Au Louvre, la première difficulté est de ne pas se perdre, mon guide malgré une bonne fréquentation des lieux, stresse à l’idée de ne pas se repérer.  Sollicitée, une charmante hôtesse nous explique : traverser le Louvre médiéval et  à gauche et à gauche, si on se retrouve chez les antiquités grecques c’est que ce n’est pas bon. 

Dérangeant  un couple de touristes qui s’y embrasse, nous trouvons et entrons dans le Mastaba. Dans le tombeau,  des fresques recouvrent les parois intérieures. Mon pilote m’explique les hiéroglyphes, qu’elle lit dans le texte, ils chantent les louanges du mort, selon l’usage c'est-à-dire de façon assez exagérée. L’égyptien antique ne fait pas le modeste dans sa tombe. Admirative, j’ai l’impression d’accompagner un archéologue dans une première exploration d’une pyramide inconnue.

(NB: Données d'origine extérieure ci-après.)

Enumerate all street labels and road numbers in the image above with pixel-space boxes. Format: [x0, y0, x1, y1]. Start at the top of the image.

Si je résume, les égyptiens riches occupaient leur vie à préparer leur mort, ils se construisaient donc des palais funéraires équipés de tout ce qu’il leur semblait nécessaire à une  survie dans la durée. Les pharaons étant d’essence divine et immortels ils prévoyaient large. Comme ils pouvaient utiliser des représentations de ce dont ils avaient besoin pour s’assurer de leur disponibilité éternelle, des fresques montrent des pains, des jambes de bovins (très appréciées) et autres mets, une princesse pense à ses produits de soins esthétiques. Pour s’assurer de disposer des quantités nécessaires des symboles de chiffres permettent de multiplier par dizaines de milliers.

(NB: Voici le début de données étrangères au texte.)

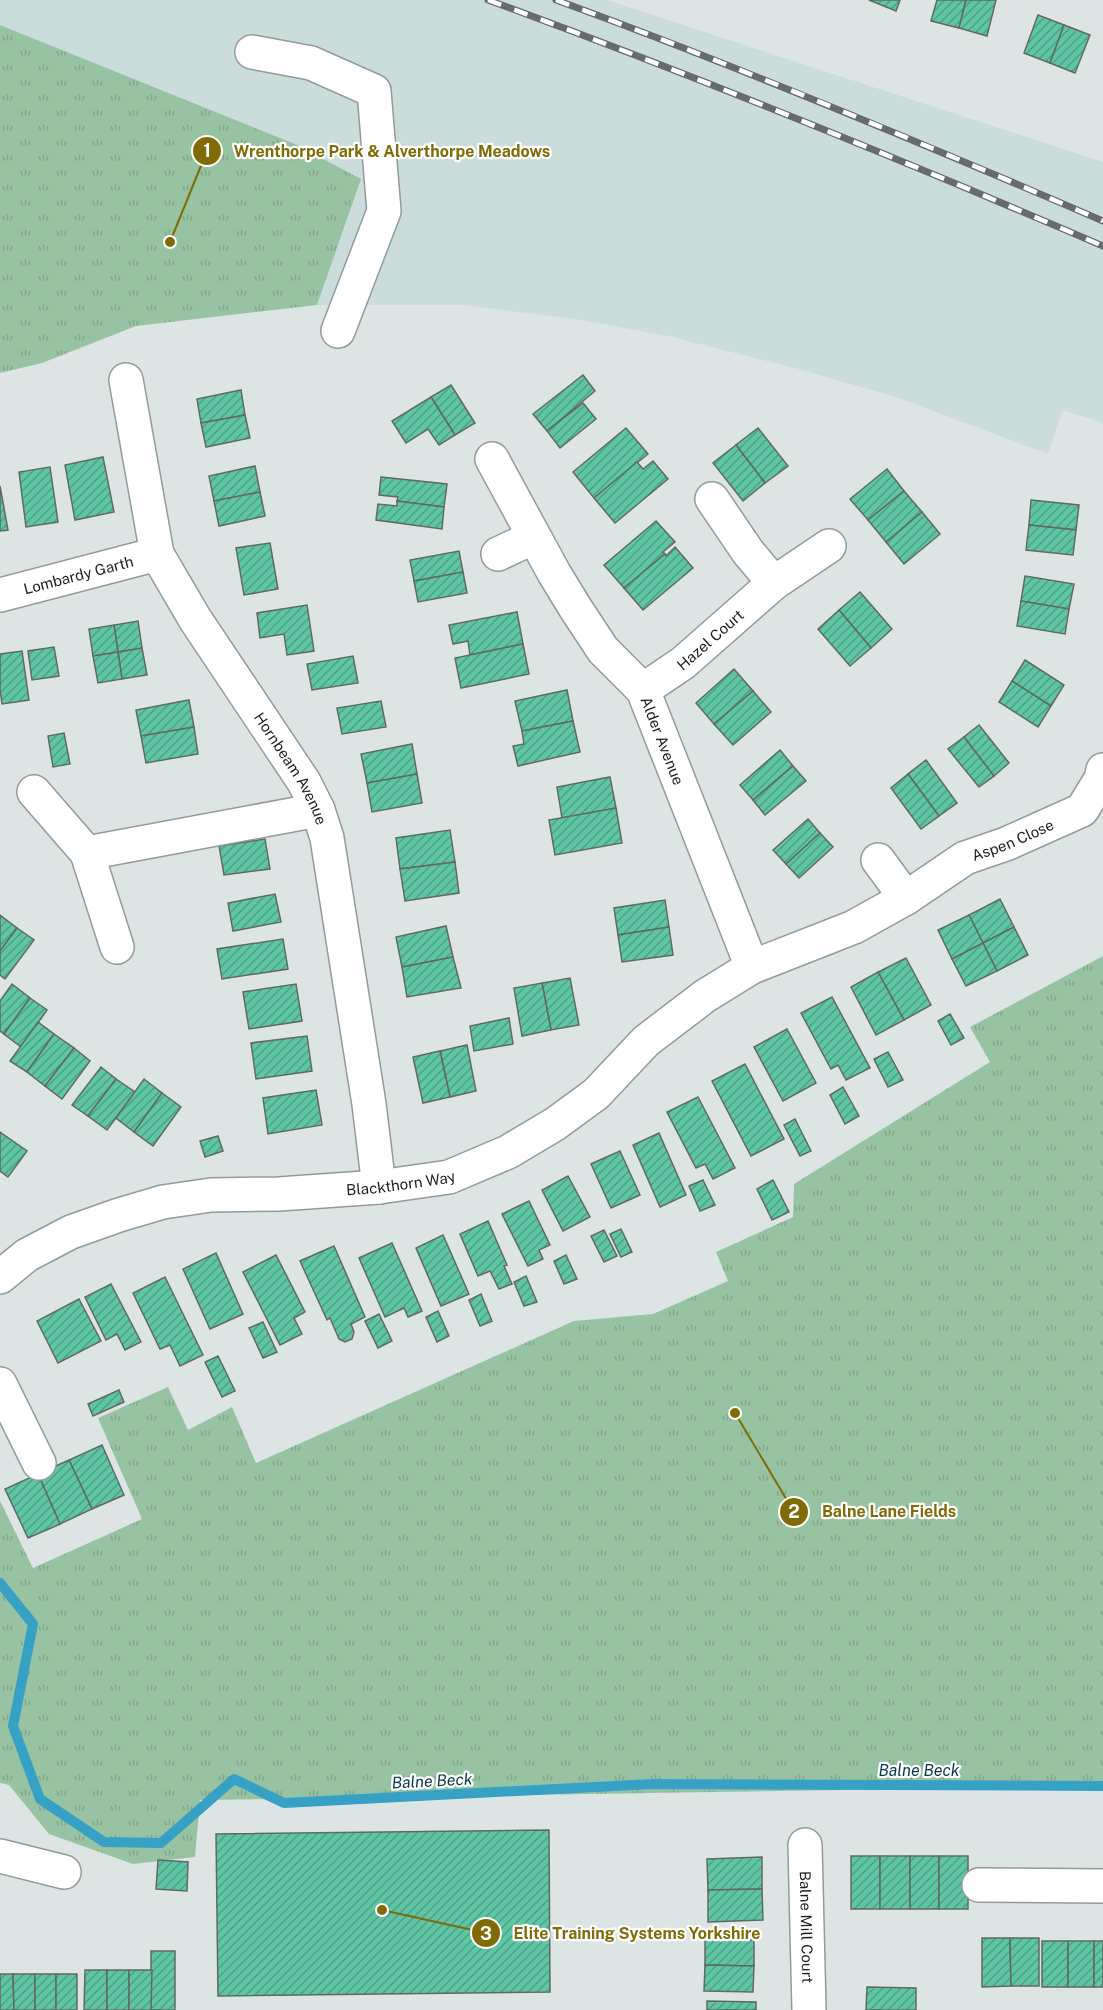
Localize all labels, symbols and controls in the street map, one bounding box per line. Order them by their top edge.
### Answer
callout: Wrenthorpe Park & Alverthorpe Meadows [192,134,563,168]
text: 1 [203,140,211,161]
text: Wrenthorpe Park & Alverthorpe Meadows [234,142,550,161]
street label: Lombardy Garth [22,552,135,597]
street label: Hazel Court [673,606,747,673]
street label: Alder Avenue [638,694,688,787]
street label: Hornbeam Avenue [251,709,331,827]
street label: Aspen Close [969,815,1056,864]
street label: Blackthorn Way [346,1167,458,1198]
callout: Balne Lane Fields [779,1495,968,1529]
text: 2 [788,1501,800,1522]
text: Balne Lane Fields [822,1502,956,1521]
water label: Balne Beck [879,1761,960,1780]
water label: Balne Beck [391,1769,473,1793]
street label: Balne Mill Court [797,1871,817,1983]
callout: Elite Training Systems Yorkshire [471,1916,773,1950]
text: 3 [480,1923,492,1944]
text: Elite Training Systems Yorkshire [513,1924,761,1943]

Momie au LouvreUne momie, dont on me fait remarquer la beauté des bandages, un croisement savant de tissus de lin, me fait pitié. Le corps millénaire semble si présent sous la préparation destiné à le conserver. Dans la  civilisation égyptienne on imaginait que pour  survivre, des vivants devaient continuer à prononcer le nom des morts, les égyptiens qui reposent maintenant au Louvre voient donc leurs vœux exaucés par les visiteurs qui passent les observer, je ne sais pas si c’est ainsi  qu’ils le souhaitaient.

 

Information pratique La carte des amis du  Musée du Louvre permet une entrée gratuite pour une personne accompagnatrice lors des nocturnes du musée le mercredi et le vendredi après 18 h.  


 Musée du Louvre, 75058 Paris.  Ouvert tous les jours de 9 h à 18 h sauf le mardi.  Nocturnes jusqu’à 21 h 45 le mercredi et le vendredi. Entrée pour les collections permanentes 10€.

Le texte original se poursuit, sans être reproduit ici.